Railway in Oklahoma, USA

The West Tulsa Belt Railway (WTB) was an odd railroad for multiple reasons. It had only about two miles of track, located in or about West Tulsa, Oklahoma. It had no mainline, instead consisting of just sidetracks and yards. And, it had no locomotives, rolling stock, or employees to operate it, instead being run from its inception by another railroad's equipment and personnel.

==History==
The railway was organized July 1, 1909. Its president and stockholder was W.E. Hawley of Hawley Engineering Company. Sources differ as to the purpose of the line: one says it was to connect the St. Louis–San Francisco Railway (Frisco) with the Midland Valley Railroad; another says it was just to connect the Frisco to the privately owned tracks of The Texas Company. The Texas Company, later known as Texaco, already had oil storage facilities in West Tulsa, and was beginning work on a major refinery in February 1910. In any event, after construction of the WTB had started in September 1909, the stock of the company was purchased the following year by Joseph S. Cullinan, president and founder of The Texas Company, who continued construction. He in turn sold his stock to the Frisco.

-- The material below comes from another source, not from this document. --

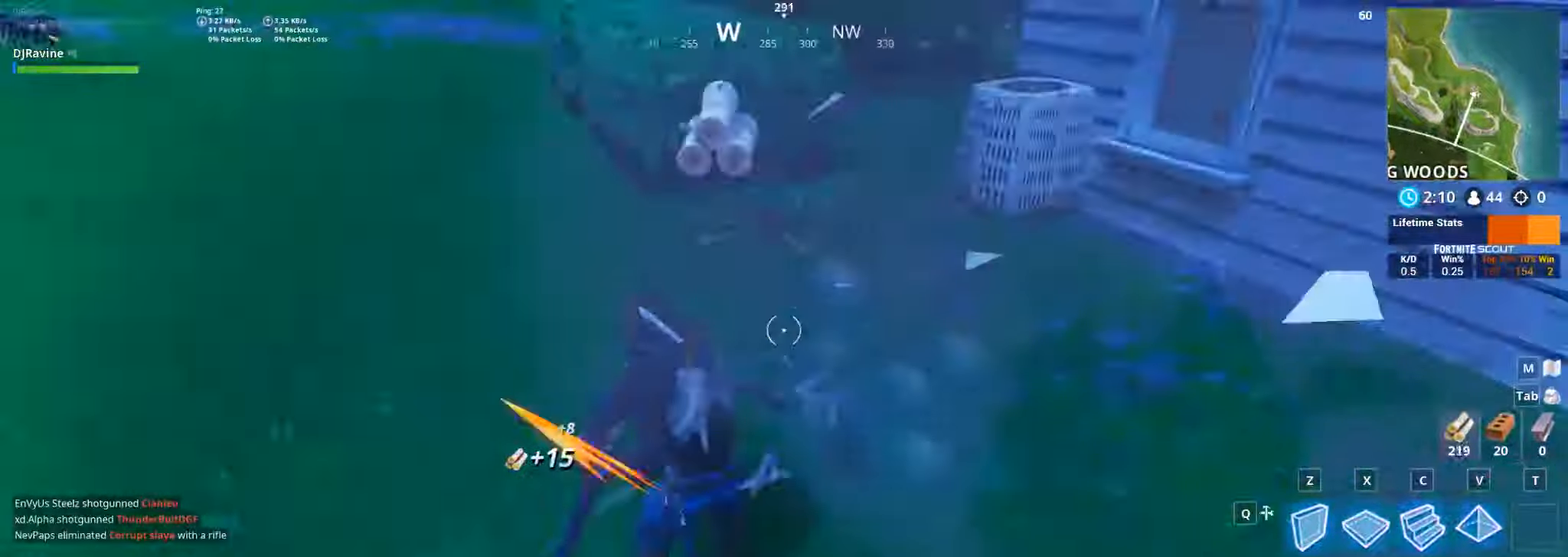
{"dt_ms": 500, "keys": ["w"], "mouse": ["left"], "events": [[367, "mouse_left", "down"]]}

The Frisco completed the line on November 13, 1910. Under the terms of a written operating agreement, the trackage was run by the Frisco with its own equipment and personnel from the first day.

Following a takeover of operation of the railway by the US Railroad Administration during the First World War, Frisco was given permission to acquire the railroad's line and assets by order of the Oklahoma Corporation Commission on August 5, 1922. The Texaco refinery in West Tulsa, later sold to Sinclair Oil and eventually ending up with HF Sinclair, continues in operation today.